We are only a couple hours apart!!

MatthewBuckrell
10-08-2013, 09:52 AM
So I pulled off the side cover to see what damage there was to the sprocket. Turns out the chain just came of the sprocket and got jammed in between the sprocket and thrust washer which is why it would slip intermittently. so I get it back together and it won't run. now the exhaust valve is bent :mad: I fixed that now hopefully the darn thing will run.

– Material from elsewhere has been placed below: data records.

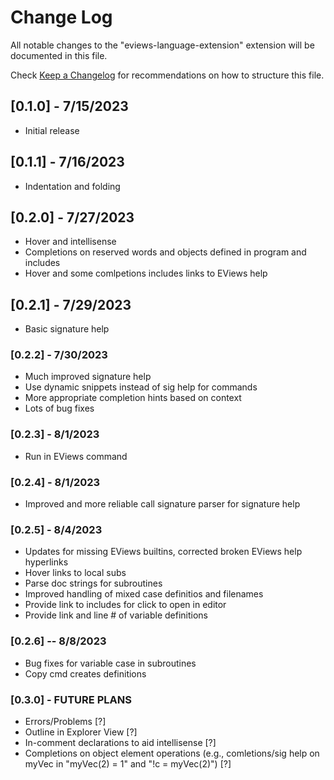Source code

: # Change Log

All notable changes to the "eviews-language-extension" extension will be documented in this file.

Check [Keep a Changelog](http://keepachangelog.com/) for recommendations on how to structure this file.

## [0.1.0] - 7/15/2023

- Initial release

## [0.1.1] - 7/16/2023

- Indentation and folding

## [0.2.0] - 7/27/2023

- Hover and intellisense
- Completions on reserved words and objects defined in program and includes
- Hover and some comlpetions includes links to EViews help

## [0.2.1] - 7/29/2023

 - Basic signature help

### [0.2.2] - 7/30/2023

 - Much improved signature help
 - Use dynamic snippets instead of sig help for commands
 - More appropriate completion hints based on context
 - Lots of bug fixes

 ### [0.2.3] - 8/1/2023

 - Run in EViews command

 ### [0.2.4] - 8/1/2023

 - Improved and more reliable call signature parser for signature help

 ### [0.2.5] - 8/4/2023

 - Updates for missing EViews builtins, corrected broken EViews help hyperlinks
 - Hover links to local subs
 - Parse doc strings for subroutines
 - Improved handling of mixed case definitios and filenames
 - Provide link to includes for click to open in editor
 - Provide link and line # of variable definitions

 ### [0.2.6] -- 8/8/2023

 - Bug fixes for variable case in subroutines
 - Copy cmd creates definitions
 
 ### [0.3.0] - FUTURE PLANS

 - Errors/Problems [?]
 - Outline in Explorer View [?]
 - In-comment declarations to aid intellisense [?]
 - Completions on object element operations (e.g., comletions/sig help on myVec in "myVec(2) = 1" and "!c = myVec(2)") [?]
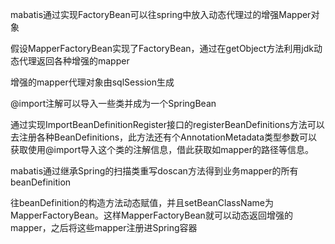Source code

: mabatis通过实现FactoryBean可以往spring中放入动态代理过的增强Mapper对象

假设MapperFactoryBean实现了FactoryBean，通过在getObject方法利用jdk动态代理返回各种增强的mapper

增强的mapper代理对象由sqlSession生成

@import注解可以导入一些类并成为一个SpringBean

通过实现ImportBeanDefinitionRegister接口的registerBeanDefinitions方法可以去注册各种BeanDefinitions，此方法还有个AnnotationMetadata类型参数可以获取使用@import导入这个类的注解信息，借此获取如mapper的路径等信息。

mabatis通过继承Spring的扫描类重写doscan方法得到业务mapper的所有beanDefinition

往beanDefinition的构造方法动态赋值，并且setBeanClassName为MapperFactoryBean。这样MapperFactoryBean就可以动态返回增强的mapper，之后将这些mapper注册进Spring容器

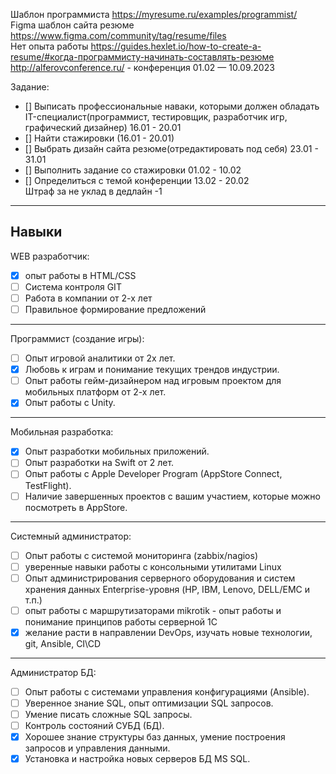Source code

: Шаблон программиста https://myresume.ru/examples/programmist/</br>
Figma шаблон сайта резюме https://www.figma.com/community/tag/resume/files</br>
Нет опыта работы https://guides.hexlet.io/how-to-create-a-resume/#когда-программисту-начинать-составлять-резюме</br>
http://alferovconference.ru/ - конференция 01.02 —  10.09.2023</br>






Задание:</br>
- [] Выписать профессиональные наваки, которыми должен обладать IT-специалист(программист, тестировщик, разработчик игр, графический дизайнер) 16.01 - 20.01</br>
- [] Найти стажировки (16.01 - 20.01)</br>
- [] Выбрать дизайн сайта резюме(отредактировать под себя) 23.01 - 31.01</br>
- [] Выполнить задание со стажировки 01.02 - 10.02</br>
- [] Определиться с темой конференции 13.02 - 20.02</br>
Штраф за не уклад в дедлайн -1



---
Навыки
---
WEB разработчик:
- [x] опыт работы в HTML/CSS 
- [ ] Система контроля GIT
- [ ] Работа в компании от 2-х лет
- [ ] Правильное формирование предложений
---
Программист (создание игры):
- [ ] Опыт игровой аналитики от 2х лет.
- [x] Любовь к играм и понимание текущих трендов индустрии.
- [ ] Опыт работы гейм-дизайнером над игровым проектом для мобильных платформ от 2-х лет.
- [x] Опыт работы с Unity.
---
Мобильная разработка:
- [x] Опыт разработки мобильных приложений.
- [ ] Опыт разработки на Swift от 2 лет.
- [ ] Опыт работы с Apple Developer Program (AppStore Connect, TestFlight).
- [ ] Наличие завершенных проектов с вашим участием, которые можно посмотреть в AppStore.
---
Системный администратор:
- [ ] Опыт работы с системой мониторинга (zabbix/nagios)
- [ ] уверенные навыки работы с консольными утилитами Linux
- [ ] Опыт администрирования серверного оборудования и систем хранения данных Enterprise-уровня (HP, IBM, Lenovo, DELL/EMC и т.п.)
- [ ] опыт работы с маршрутизаторами mikrotik - опыт работы и понимание принципов работы серверной 1С
- [x] желание расти в направлении DevOps, изучать новые технологии, git, Ansible, CI\CD
---
Администратор БД:
- [ ] Опыт работы с системами управления конфигурациями (Ansible).
- [ ] Уверенное знание SQL, опыт оптимизации SQL запросов.
- [ ] Умение писать сложные SQL запросы.
- [ ] Контроль состояний СУБД (БД).
- [x] Хорошее знание структуры баз данных, умение построения запросов и управления данными.
- [x] Установка и настройка новых серверов БД MS SQL.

I'm always looking for something new if I can get it at the right price. Right now I'm trying to come across something bigger like a 250sx or a 350x. But these are all expensive

Kilcal
07-12-2014, 09:59 PM
Please help im having the same
with my 83 ytm200 electric start with shaft drive. I just bought it and rode it for 15-20 min with no issues and just changed the oil as preventitive maintenance with valvoline motorcycle 20w50 and replaced The filter drained it overnight and tilted it to get all the oil out. I let it runfor maybe 2 minutes and no oil comes out the gallery bolt when completely removed yet it seems to be running fine. How long can it take for oil to come out the manual says turn off after 1 minute?

muthey
07-13-2014, 12:13 AM
your oil is more than likely to heavy I run 10-30 yamalube in all my fourstroke trikes with no problems. 20- 50 seems a little heavy to me

jakep53
07-13-2014, 06:47 AM
I run 15w-50 and I have no problems but maybe 20w-50 is a bit too heavy

Kilcal
07-13-2014, 08:04 AM
Thanks guys, the manual says 20w40 is 20w50 really that much thicker? Should i just change the oil or run it for a few minutes?
im just scared to damage the head

El Camexican
07-13-2014, 08:41 AM
Thanks guys, the manual says 20w40 is 20w50 really that much thicker? Should i just change the oil or run it for a few minutes?
im just scared to damage the head

20W-40? Not 10W-40? Doubt that that's your issue, but do make sure you're ruing the right oil. Are you guys revving the engines a little when you have the oil check bolt removed? These engines use a roller bearings on the crank and rods, so pressure is likely very low. If it is anything like other engines using roller bearings there is about 3psi at idle and 10 to 15 at max RPM. I'd remove the intake valve cover and look to see what's flowing while it runs. There should be a little bit of oil splashing out of there at high RPM and it should just be wet with slight splashing at idle.

Also there are 2 filters on that engine. A strainer on the left side and a filter on the right side. Make sure both are clean and make sure you have enough oil in the cases. The oil is checked by DIPPING the stick into the case, NOT screwing it in all the way. If you have been screwing it all the way in you are getting a false reading and will need to add oil. BTW if you overfill the cases some oil will blow into the air box, this is normal and can be drained by removing the plug on the bottom of the air box.